Dandy fiorentino, da poco sei stato protagonista di un video che Stefano Ricci ha dedicato a Firenze in questo periodo così complicato…
Per un attore lo stile è fondamentale. Occorre individuare il proprio segno, perché è quello a renderti riconoscibile. Parlando poi di stile di abbigliamento, nel caso dell’attore l’abito fa il monaco. E, modestamente, di monaci, preti e cardinali, me ne intendo… (ride). Credo che oggi si trasgredisca di più con un doppiopetto che con una cresta argentata. Dovremmo tornare all’eleganza degli attori degli anni ‘50/’60. Un’eleganza di cui Stefano Ricci è maestro e su cui è giusto puntare anche per questa ripartenza. Girando il suo video mi sono sentito un agente 007: macchine incredibili, vestiti favolosi e i set più belli della città.
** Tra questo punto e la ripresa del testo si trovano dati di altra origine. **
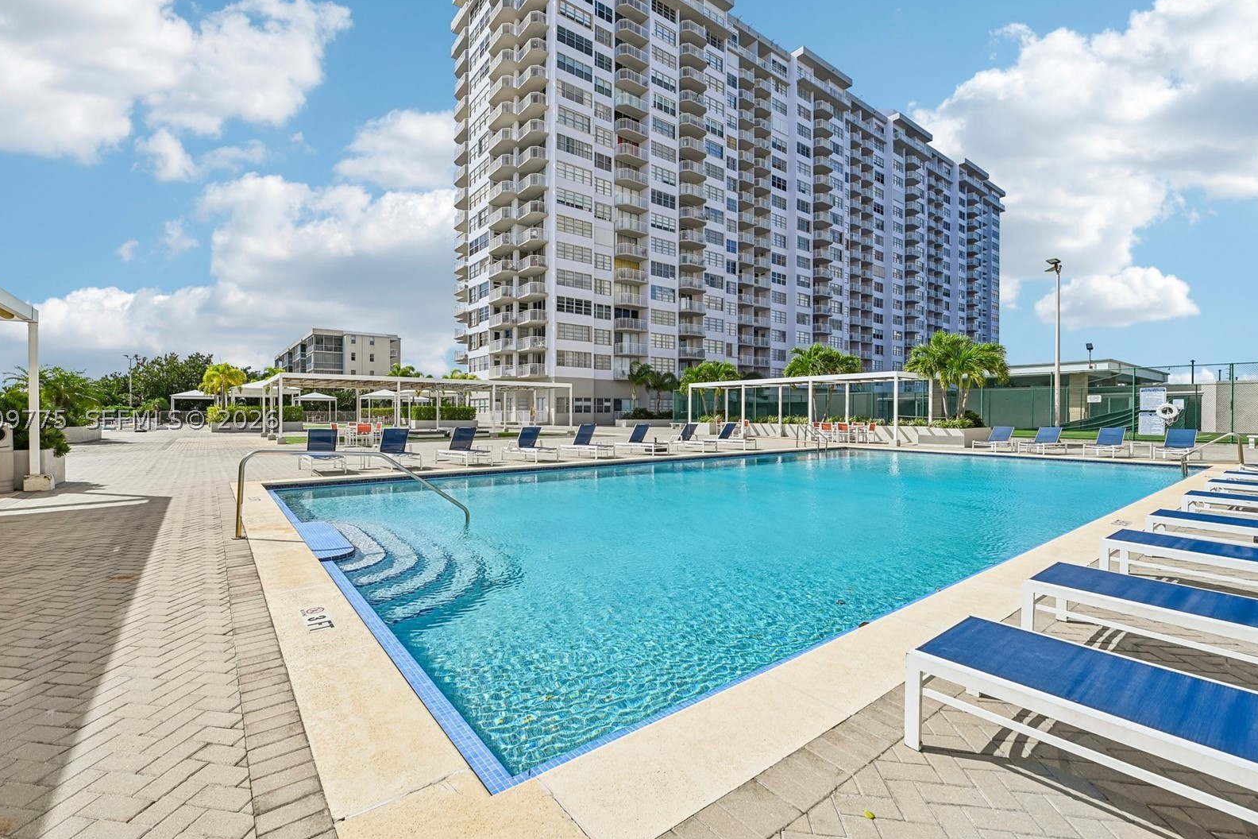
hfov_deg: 100.3
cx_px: 591
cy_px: 418
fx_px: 524
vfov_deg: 77.3
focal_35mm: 15
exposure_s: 1/500
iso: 100
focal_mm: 14
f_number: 8
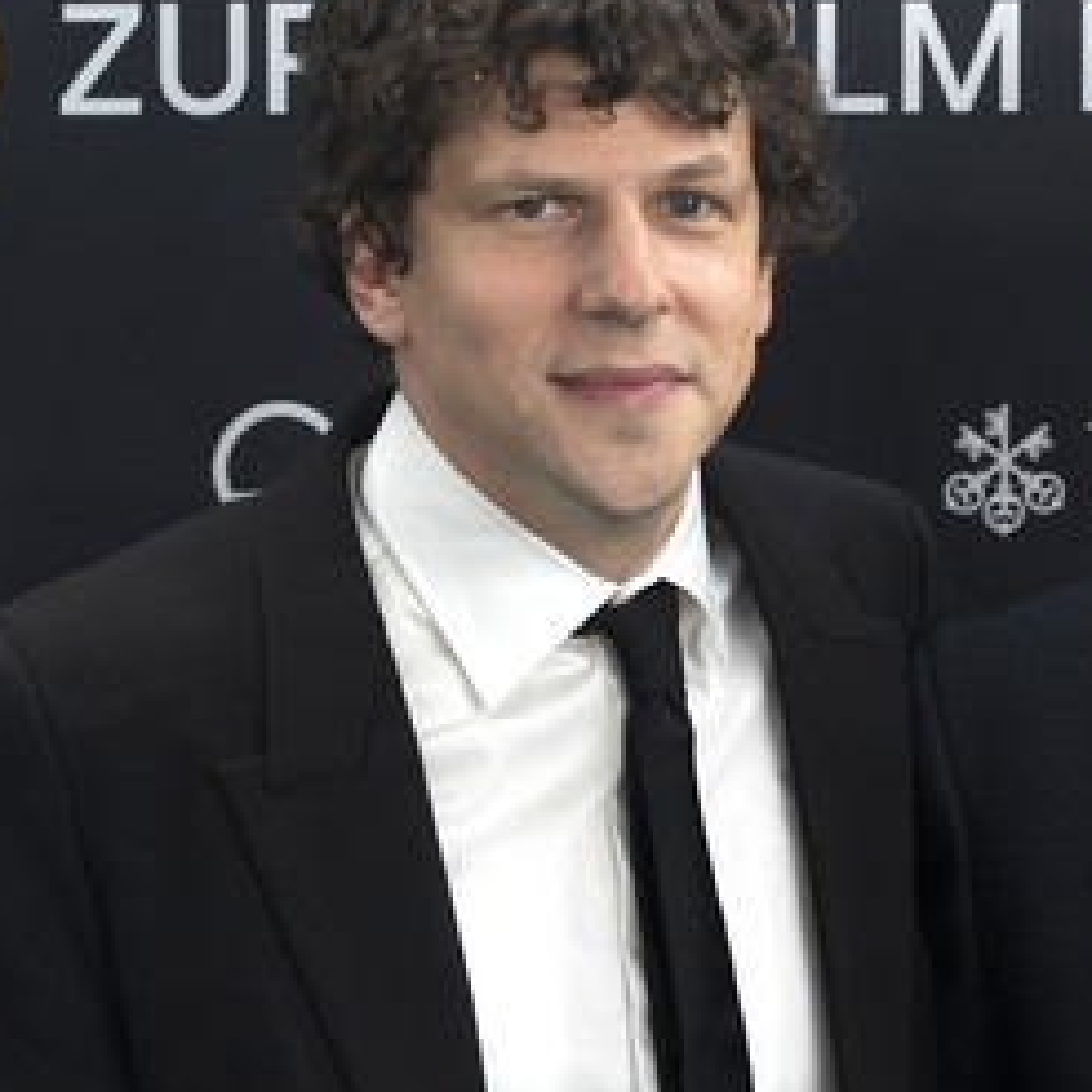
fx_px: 11278
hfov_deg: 5.5
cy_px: 453
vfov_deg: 5.5
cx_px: 943
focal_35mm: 316
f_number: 6.3
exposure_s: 1/500
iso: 2000
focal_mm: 200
A proposito di Firenze, qual è il suo luogo del cuore?
Abito in Oltrarno e sono orgoglioso di questo. Scegliendo però un posto in particolare, scelgo il ponte Santa Trinita, il più bello che ci possa essere, a cominciare dal fatto che è un ponte donna, sia nel nome che nelle sue forme arrotondate. Per me è talmente importante, che in uno dei miei spettacoli, L’uomo rondine, racconto quando durante la ritirata i tedeschi misero cinque camicie di tritolo per buttarlo giù. Solo alla quinta cedette per essere abbracciato dall’Arno, e poi essere ricostruito identico a come era. È il mio luogo, che mi ha aiutato anche durante il lockdown, quando tornando da fare la spesa mi fermavo qualche minuto lì a prendere un po’ di sole.
Nel 2019 ha creato un suo spazio in città dedicato alla recitazione.
L’Acting class, in via dei villani, zona Tasso. Una palestra per gli attori. Non insegno recitazione, perché la recitazione non si insegna, si estrae. Quello che desideravo era che ci fosse un luogo dove esercitarsi e dove poter trasmettere la mia esperienza a questi ragazzi. Questo è fondamentale: il passaggio del testimone. Qui è nato anche il mio primo cortometraggio come regista, Madonne, girato clandestinamente dentro la tramvia di Firenze, un bacio saffico tra due splendide fanciulle. Sto già scrivendo il secondo.
Dove la vedremo prossimamente?
In questo momento sono impegnato in Non mi lasciare, con Vittoria Puccini, per la regia di Ciro Visco. Poi sarò nel nuovo film della regista spagnola Paola Ortiz, con Liev Schreiber, Matilda De Angelis e Sabrina Impacciatore, Across The River And Into The Trees. In programma anche un film per Netflix, Robbing Mussolini, di Renato De Maria. Oltre naturalmente al mio Tutto&Nulla, e alle Fiabe, che vogliamo riprendere appena possibile. Mi sto dedicando anche alla scrittura di nuovi progetti teatrali. Mi sono re-innamorato dell’Isola del tesoro di Robert Louis Stevenson e del suo grande personaggio, Long John Silver. Non mi dispiacerebbe portare in scena un pirata, dopo tutto, la crew del teatro tradotta letteralmente è la ciurma e il teatro, con le corde da tirare e il legno in terra, ricorda molto una nave, mentre il mare è l’infinito delle emozioni che cerchiamo di portare in scena.